Figure 3. Operation capacity factors vs CO2 emission reduction requirements
Figure 3 shows how the load is shifted from the more profitable, but higher CO2-emitting coal plants to the less profitable, but cleaner gas units as the emission reduction requirement increases.
Scenario II – fleet optimization with credit valuation: Using the same fleet data as that used in Scenario I, we introduce the emission credit trading valuation term in the NCM equation, which serves as the basis for the second scenario. The fleet generation requirement is maintained at 19 000 GWh. As the ETS allows pooling of emissions between installations, we combine all unit emissions and consider an annual pooled emission allowance that is ten per cent below nominal emissions. This corresponds to a pooled allowance of 15 372 479 tCO2.

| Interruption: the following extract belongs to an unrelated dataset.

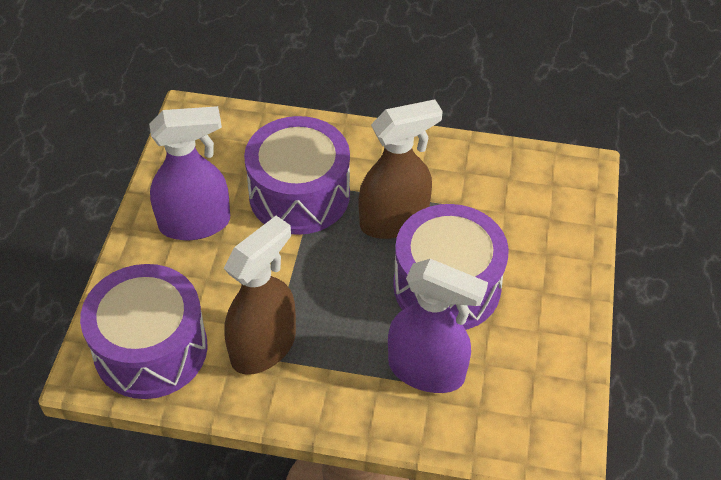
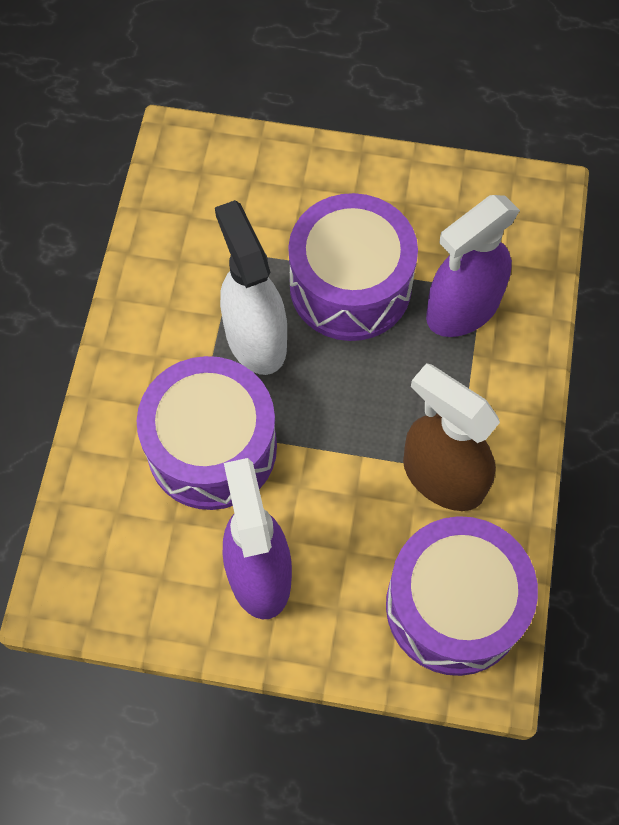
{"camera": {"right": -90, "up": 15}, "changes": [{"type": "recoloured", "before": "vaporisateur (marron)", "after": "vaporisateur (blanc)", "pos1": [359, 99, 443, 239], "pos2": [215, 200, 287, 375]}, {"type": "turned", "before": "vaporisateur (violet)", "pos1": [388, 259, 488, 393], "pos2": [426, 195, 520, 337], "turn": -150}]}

The financial optimization load analysis now includes the option to trade emission credits to compensate for emission production in excess of the pooled allowance, to modify unit load capacity factors to produce lower emission levels, or both activities in some combination. The key variable we now add to the analysis is the cost of emission credits. A range of emission credit market values are considered here.
Figure 4. Fleet NCM vs CO2 emission credit costs/prices
Figures 4 and 5 show the financial and load distribution effects of incorporating emission credit valuation into the fleet NCM equation. In Figure 4, as the cost of emission credits increases, the optimization model suggests that the fleet operates at emission levels greater than the allocation and maintain regulatory compliance through a combination of reduced actual emissions and emission credit purchases. As the price of emission credits increases, fleet NCM decreases, due to the cost of purchasing more credits. This trend continues until the allocation threshold is achieved. In this example, the threshold occurs when the cost of emission credits is in the €20-25/tCO2 range. As the cost becomes greater than this value, fleet NCM can be increased by credit creation from operating at a reduced emission capacity and load configuration.
Without carbon credit trading, a 10 per cent reduction in emissions from unrestricted operations results in a €17 million decrease in fleet NCM. The only available alternative in Scenario I is to re-allocate unit production levels to achieve regulatory compliance. However, in Scenario II, the same emissions restrictions produce opportunities to achieve financial results better than the pure load management approach, by purchasing or selling credits. This analysis suggests that emission credit trading can produce fleet-wide NCM results above the no-trading alternative levels in most cases, except in the regime of the critical price, as shown by the minimum in Figure 4.
Figure 5. Operational capacity factors vs CO2 emission credit cost (or market price)
Technical solutions to reduce emissions can be capital-intensive and require long lead times before savings can be realized. The ETS provides the opportunity to dynamically utilize assets to maximize generation profitably. The ETS provides an effective mechanism to give power generation asset managers alternatives, allowing them to maximize fleet NCM under regulatory CO2 emission constraints.